History of Slavery Explored in Collaborative Project
A collaborative project between the celebrated vocal and movement artist Elaine Mitchener and Professor Christer Petley of the University of Southampton has been performed across the UK and is currently on tour.
SWEET TOOTH, an ambitious cross-disciplinary music theatre piece, uses text, improvisation and movement to engage with the brutal history of slavery in Jamaica as well as its contemporary resonances.
In November 2017, it was premiered at Liverpool Bluecoat, in coordination with an event at the International Slavery Museum. It has since been showcased on BBC Radio 3’s Hear and Now.

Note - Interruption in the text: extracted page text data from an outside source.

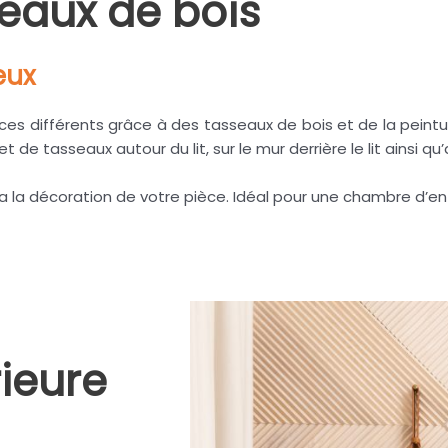
eaux de bois
eux
s différents grâce à des tasseaux de bois et de la peintur
de tasseaux autour du lit, sur le mur derrière le lit ainsi qu
ra la décoration de votre pièce. Idéal pour une chambre d’e
rieure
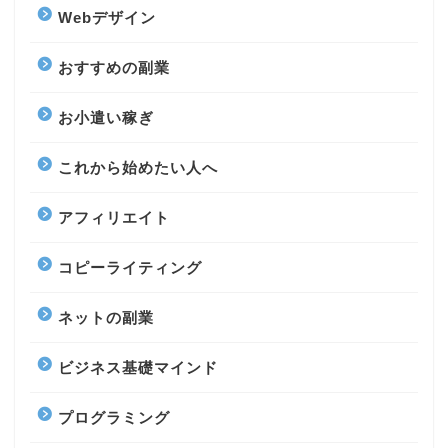
Webデザイン
おすすめの副業
お小遣い稼ぎ
これから始めたい人へ
アフィリエイト
コピーライティング
ネットの副業
ビジネス基礎マインド
プログラミング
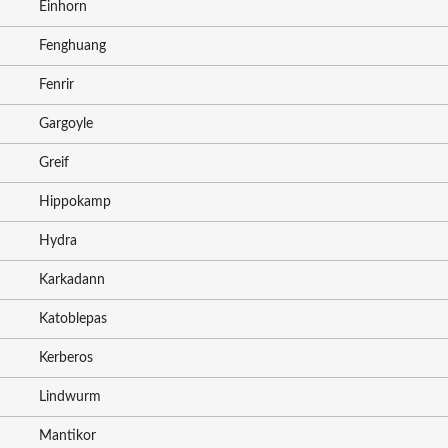
Einhorn
Fenghuang
Fenrir
Gargoyle
Greif
Hippokamp
Hydra
Karkadann
Katoblepas
Kerberos
Lindwurm
Mantikor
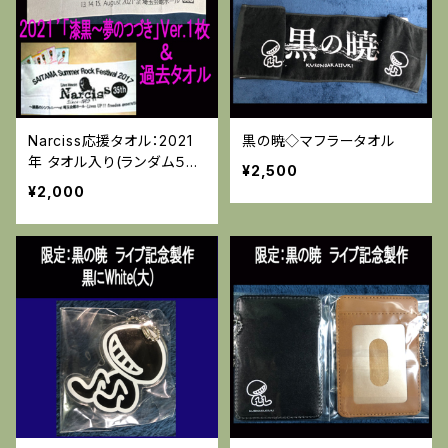
Narciss応援タオル：2021
黒の暁◇マフラータオル
年 タオル入り(ランダム５枚
¥2,500
セット)
¥2,000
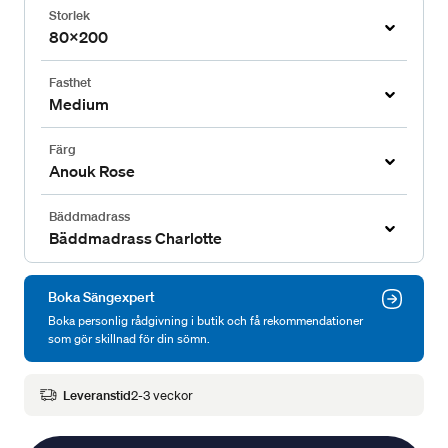
Storlek
80x200
Fasthet
Medium
Färg
Anouk Rose
Bäddmadrass
Bäddmadrass Charlotte
Boka Sängexpert
Boka personlig rådgivning i butik och få rekommendationer
som gör skillnad för din sömn.
Leveranstid
2-3 veckor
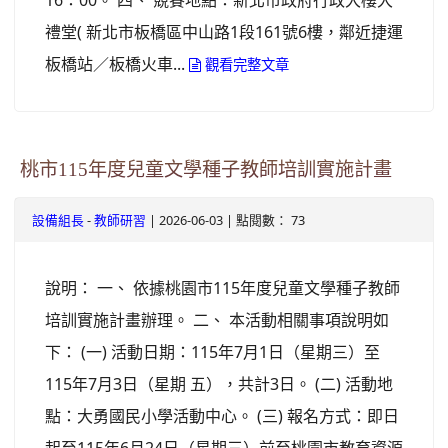
16：00。 四、 競賽地點：新北市政府行政大樓大
禮堂( 新北市板橋區中山路1段161號6樓，鄰近捷運
板橋站／板橋火車...
觀看完整文章
桃市115年度兒童文學種子教師培訓實施計畫
-
| 2026-06-03 | 點閱數： 73
設備組長
教師研習
說明： 一、 依據桃園市115年度兒童文學種子教師
培訓實施計畫辦理。 二、 本活動相關事項說明如
下： (一) 活動日期：115年7月1日（星期三）至
115年7月3日（星期 五），共計3日。 (二) 活動地
點：大勇國民小學活動中心。 (三) 報名方式：即日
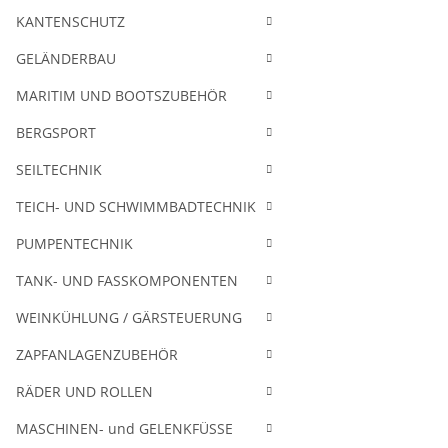
KANTENSCHUTZ
GELÄNDERBAU
MARITIM UND BOOTSZUBEHÖR
BERGSPORT
SEILTECHNIK
TEICH- UND SCHWIMMBADTECHNIK
PUMPENTECHNIK
TANK- UND FASSKOMPONENTEN
WEINKÜHLUNG / GÄRSTEUERUNG
ZAPFANLAGENZUBEHÖR
RÄDER UND ROLLEN
MASCHINEN- und GELENKFÜSSE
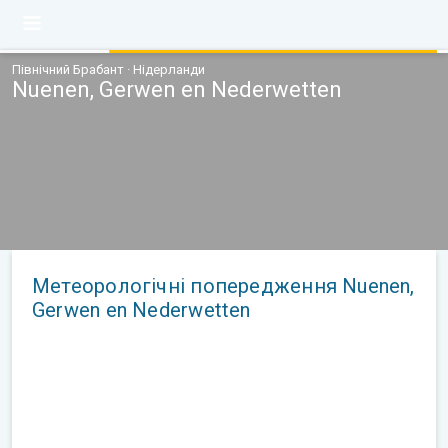
Північний Брабант · Нідерланди
Nuenen, Gerwen en Nederwetten
Метеорологічні попередження Nuenen,
Gerwen en Nederwetten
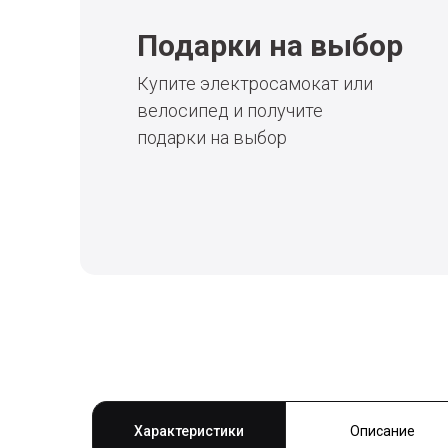
Подарки на выбор
Купите электросамокат или
велосипед и получите
подарки на выбор
Характеристики
Описание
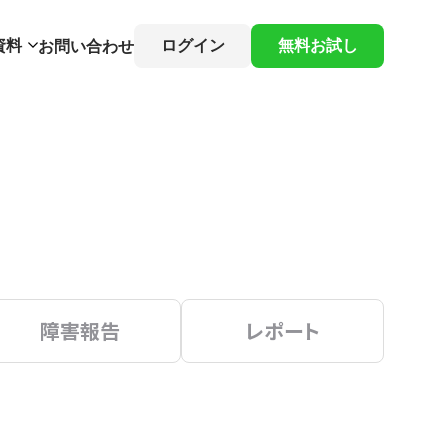
資料
ログイン
無料お試し
お問い合わせ
障害報告
レポート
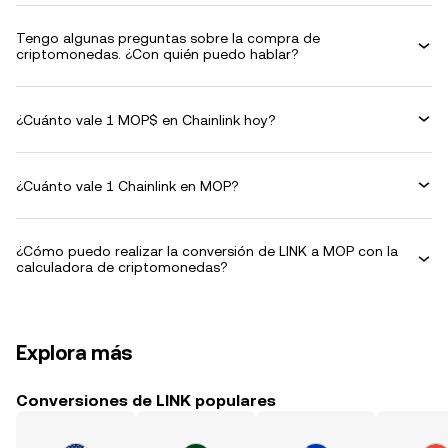
Tengo algunas preguntas sobre la compra de
criptomonedas. ¿Con quién puedo hablar?
¿Cuánto vale 1 MOP$ en Chainlink hoy?
¿Cuánto vale 1 Chainlink en MOP?
¿Cómo puedo realizar la conversión de LINK a MOP con la
calculadora de criptomonedas?
Explora más
Conversiones de LINK populares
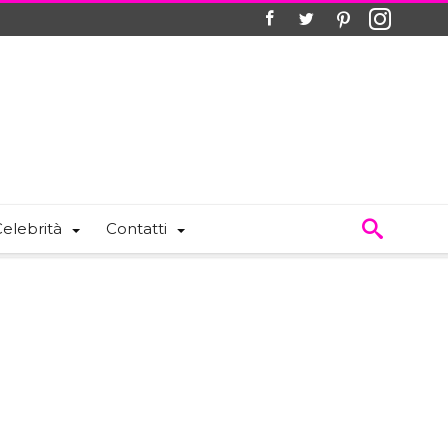
elebrità
Contatti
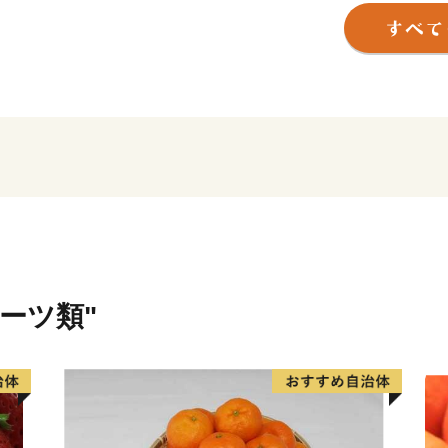
品評会で最優秀賞に輝いた
17度以上を誇る大粒のブラ
shine」など、その品質は
さらに近年はワインのまち
を受賞したワイナリーなど
のワイン」として人気を集
美しいぶどう畑の景観や旬
温かい応援をよろしくお願
ルーツ類"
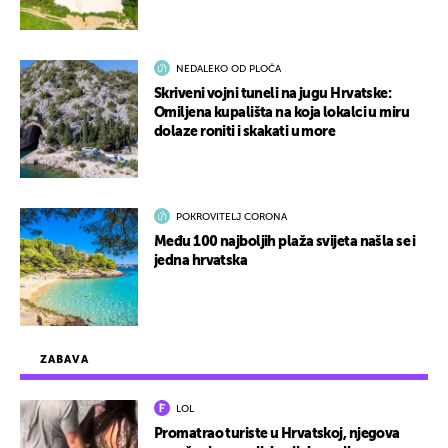
NEDALEKO OD PLOČA
Skriveni vojni tuneli na jugu Hrvatske:
Omiljena kupališta na koja lokalci u miru
dolaze roniti i skakati u more
POKROVITELJ CORONA
Među 100 najboljih plaža svijeta našla se i
jedna hrvatska
ZABAVA
LOL
Promatrao turiste u Hrvatskoj, njegova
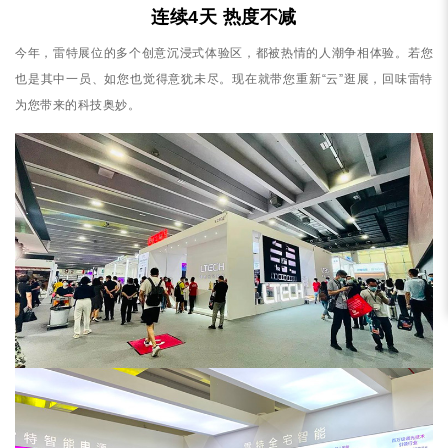
连续4天 热度不减
今年，雷特展位的多个创意沉浸式体验区，都被热情的人潮争相体验。若您
也是其中一员、如您也觉得意犹未尽。现在就带您重新“云”逛展，回味雷特
为您带来的科技奥妙。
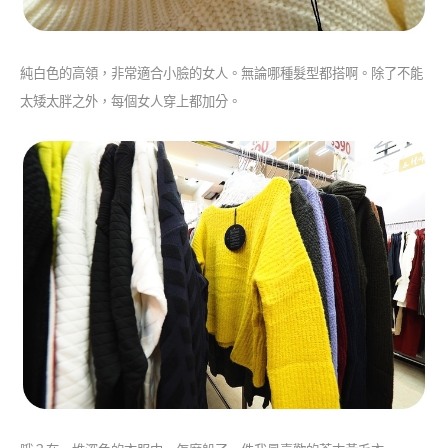
純白色的高領，非常適合小臉的女人。無論哪種髮型都搭啊。除了不能
太矮太胖之外，每個女人穿上都加分。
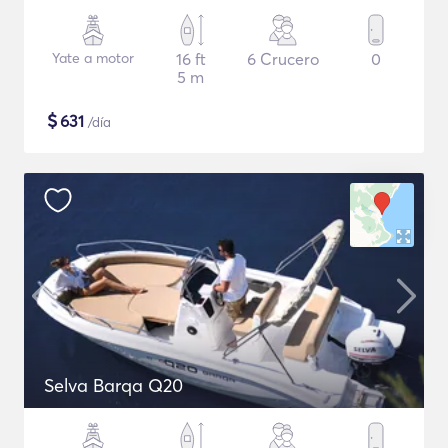
Yate a motor
16 ft
6 Crucero
0
5 m
$
631
/día
Selva Barqa Q20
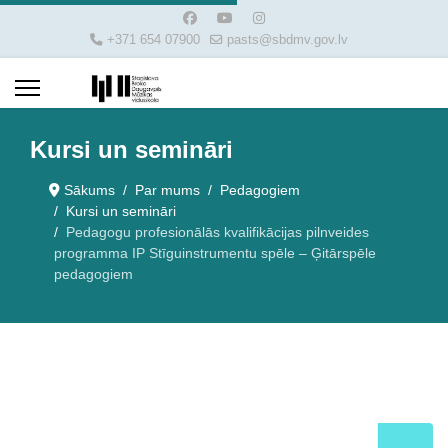
+371 654 07900
pasts@sbdmv.gov.lv
Kursi un semināri
Sākums
Par mums
Pedagogiem
Kursi un semināri
Pedagogu profesionālās kvalifikācijas pilnveides
programma IP Stīguinstrumentu spēle – Ģitārspēle
pedagogiem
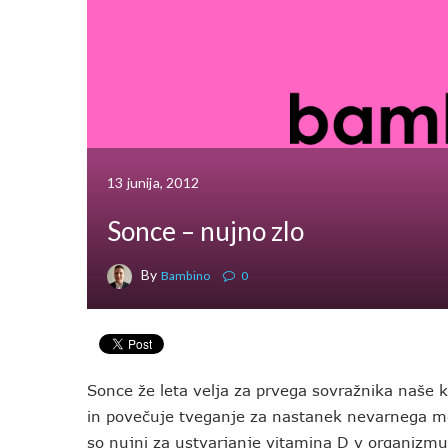
13 junija, 2012
Sonce – nujno zlo
By
Bambino
0
Sonce že leta velja za prvega sovražnika naše 
in povečuje tveganje za nastanek nevarnega m
so nujni za ustvarjanje vitamina D v organizmu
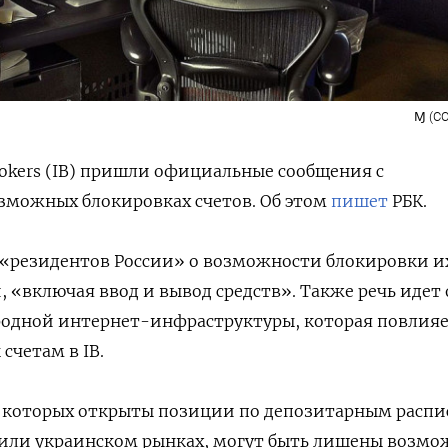
Ɱ (CC
Brokers (IB) пришли официальные сообщения с
зможных блокировках счетов. Об этом
пишет
РБК.
 «резидентов России» о возможности блокировки и
, «включая ввод и вывод средств». Также речь идет 
одной интернет-инфраструктуры, которая повлияе
счетам в IB.
у которых открыты
позиции по депозитарным распи
 или украинском рынках, могут быть лишены возмо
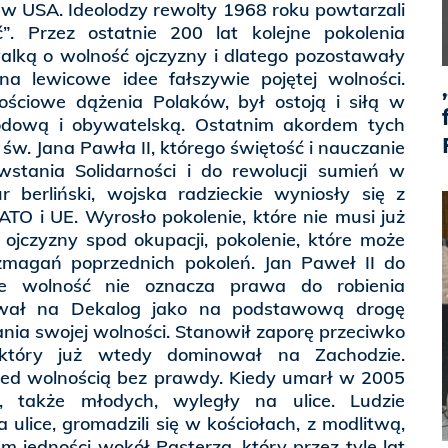
 w USA. Ideolodzy rewolty 1968 roku powtarzali
. Przez ostatnie 200 lat kolejne pokolenia
alką o wolność ojczyzny i dlatego pozostawały
a lewicowe idee fałszywie pojętej wolności.
ościowe dążenia Polaków, był ostoją i siłą w
odową i obywatelską. Ostatnim akordem tych
św. Jana Pawła II, którego świętość i nauczanie
wstania Solidarności i do rewolucji sumień w
 berliński, wojska radzieckie wyniosły się z
ATO i UE. Wyrosło pokolenie, które nie musi już
ojczyzny spod okupacji, pokolenie, które może
magań poprzednich pokoleń. Jan Paweł II do
że wolność nie oznacza prawa do robienia
ywał na Dekalog jako na podstawową drogę
nia swojej wolności. Stanowił zaporę przeciwko
u, który już wtedy dominował na Zachodzie.
zed wolnością bez prawdy. Kiedy umarł w 2005
, także młodych, wyległy na ulice. Ludzie
 ulice, gromadzili się w kościołach, z modlitwą,
em jedności wokół Pasterza, który przez tyle lat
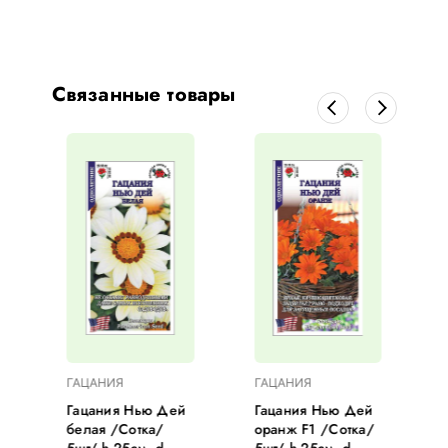
Связанные товары
ГАЦАНИЯ
ГАЦАНИЯ
Гацания Нью Дей
Гацания Нью Дей
белая /Сотка/
оранж F1 /Сотка/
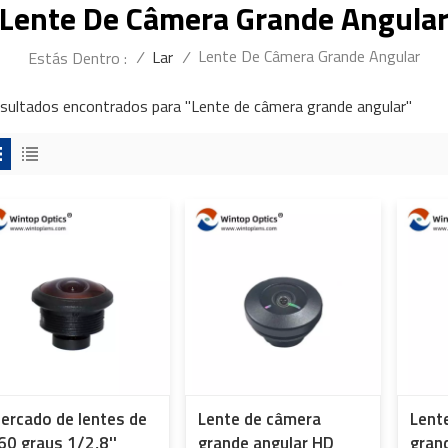
Lente De Câmera Grande Angula
Lente De Câmera Grande Angular
/
Lar
/
Estás Dentro :
esultados encontrados para "Lente de câmera grande angular"
ercado de lentes de
Lente de câmera
Lent
60 graus 1/2,8''
grande angular HD
gran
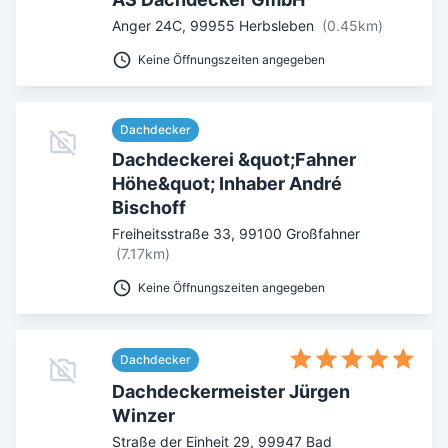
Anger 24C
,
99955
Herbsleben
(0.45km)
Umkreis in Km
Keine Öffnungszeiten angegeben
5
10
15
20
25
30
Ab Sterne
Dachdecker
Dachdeckerei &quot;Fahner
0
1
2
3
4
5
Höhe&quot; Inhaber André
SUCHEN
Bischoff
Freiheitsstraße 33
,
99100
Großfahner
(7.17km)
Keine Öffnungszeiten angegeben
Dachdecker
Dachdeckermeister Jürgen
Winzer
Straße der Einheit 29
,
99947
Bad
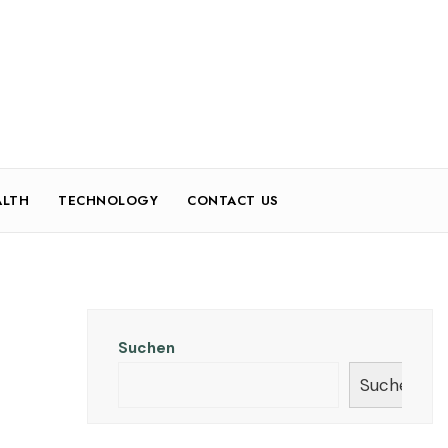
ALTH
TECHNOLOGY
CONTACT US
Suchen
Suchen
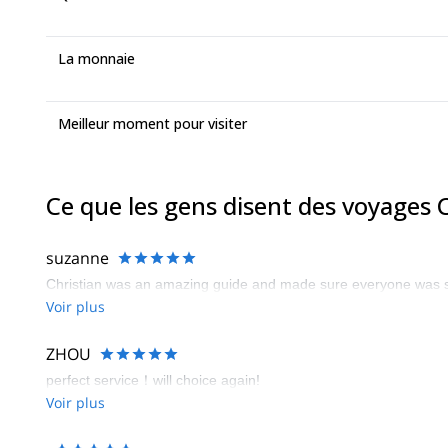
La monnaie
Meilleur moment pour visiter
Ce que les gens disent des voyages C
suzanne
Christian was an amazing guide and made sure everyone was s
Voir plus
ZHOU
perfect service！will choice again!
Voir plus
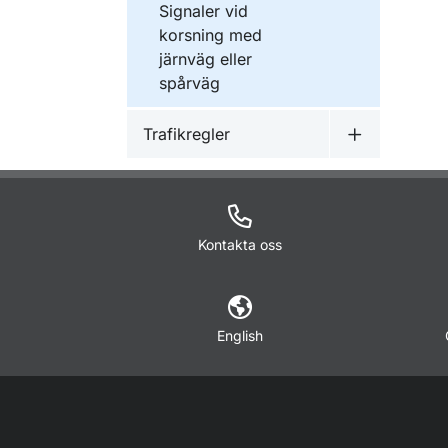
Signaler vid
korsning med
järnväg eller
spårväg
Trafikregler
Undermeny f
Kontakta oss
English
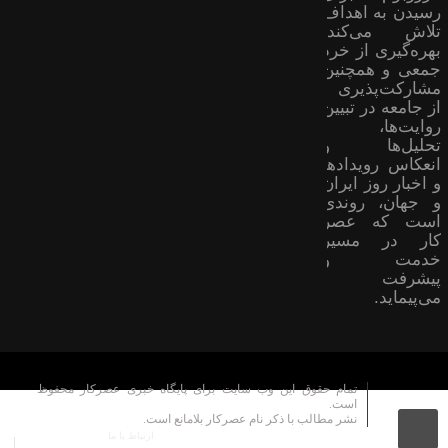
رسیدن به اهداف
تلاش می‌کند؛
بهره‌گیری از خرد
جمعی و همچنین
مشارکت‌پذیری
از جامعه در تبیین
روایت‌ها،
تحلیل‌ها و
انعکاس رویدادها
و اخبار روز ایران
و جهان، روندی
است که عصر
کار در مسیر
خدمت و
پیشرفت
می‌پیماید.
تمام حقوق این وب سایت برای پایگاه خبری عصرکار محفوظ
است.
نشر مطالب با ذکر نام عصرکار بلامانع است.
ارتباط با ما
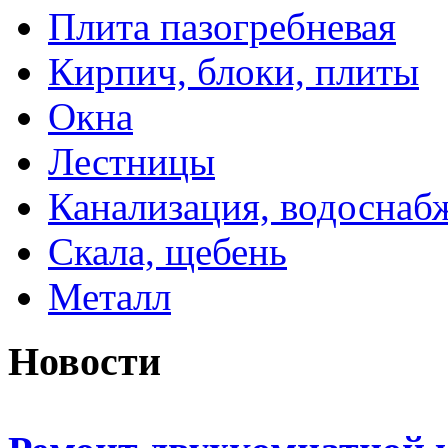
Плита пазогребневая
Кирпич, блоки, плиты
Окна
Лестницы
Канализация, водоснаб
Скала, щебень
Металл
Новости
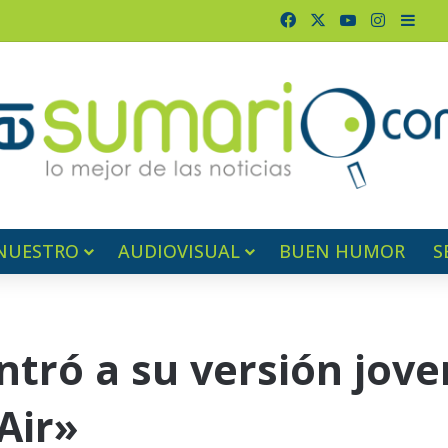
Facebook
X
YouTube
Instagr
Barr
NUESTRO
AUDIOVISUAL
BUEN HUMOR
S
ntró a su versión jove
Air»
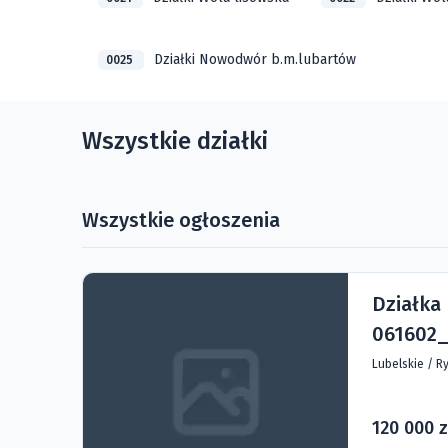
Działki Nowodwór b.m.lubartów
0025
Wszystkie działki
Wszystkie ogłoszenia
Działka
061602_
Lubelskie
/
Ry
120 000 z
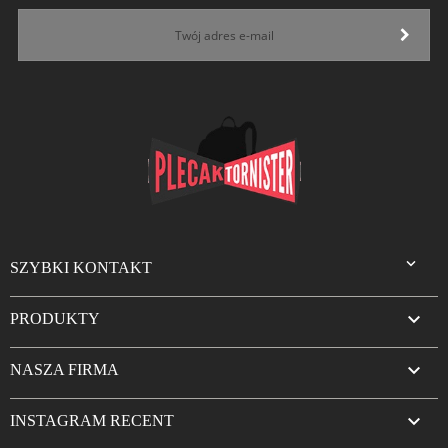

SZYBKI KONTAKT

PRODUKTY

NASZA FIRMA

INSTAGRAM RECENT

The text for SWEET TOOTH includes extracts from ‘Guinea Corn,’ a traditional Jamaican plantation chant; a Kumina invocation transcribed in Morant Bay, Jamaica during the 1950s; and the names and other details of slaves taken from the 1813 inventory of plantation owner Simon Taylor.
As Professor Petley notes, inventories of human property were one of the ways in which Jamaican planters sought to control their slaves. The project began when Mitchener and Petley met and read Taylor’s inventory aloud. “The experience of reading or hearing this list,” says Professor Petley, “has a suggestive pathos and power that I cannot yet really begin to describe, and which perhaps simply goes beyond what words can say.”
SWEET TOOTH has been widely acclaimed. “Elaine Mitchener has ACHIEVED A MOST DIFFICULT CHALLENGE,” writes Robert Wyatt in The Wire. “She has created a dauntingly vivid theatrical evocation of deep and prolonged collective pain in such a way as to bring out OUR emotional empathy fundamental to communication. She has not aimed for ‘beautiful art’ but her unblinking honesty and the ultrasensitive resonance of her three musical companions, has paradoxically created something of real, visceral beauty- art, in fact.”
Employing music ensemble, installation, solo work and film to explore the legacies of slavery, SWEET TOOTH is a constantly-evolving project. It is also, as Kevin Le Gendre writes for Jazzwise, “a vital black British addition to those seminal creative statements of resistance and defiance from the African Diaspora.”
SWEET TOOTH has been supported with public funding from Arts Council England. Commissioned by Bluecoat in partnership with the Stuart Hall Foundation, London and The International Slavery Museum with further support from PRSF Open Fund, Edge Hill University, Centre 151 and St George’s Bloomsbury.
As part of the Venus Unwrapped season, SWEET TOOTH will be performed at Kings Place, London on 14 June 2019 and 9 November. It will also form part of the Colour Out of Space Festival on 27 June 2019.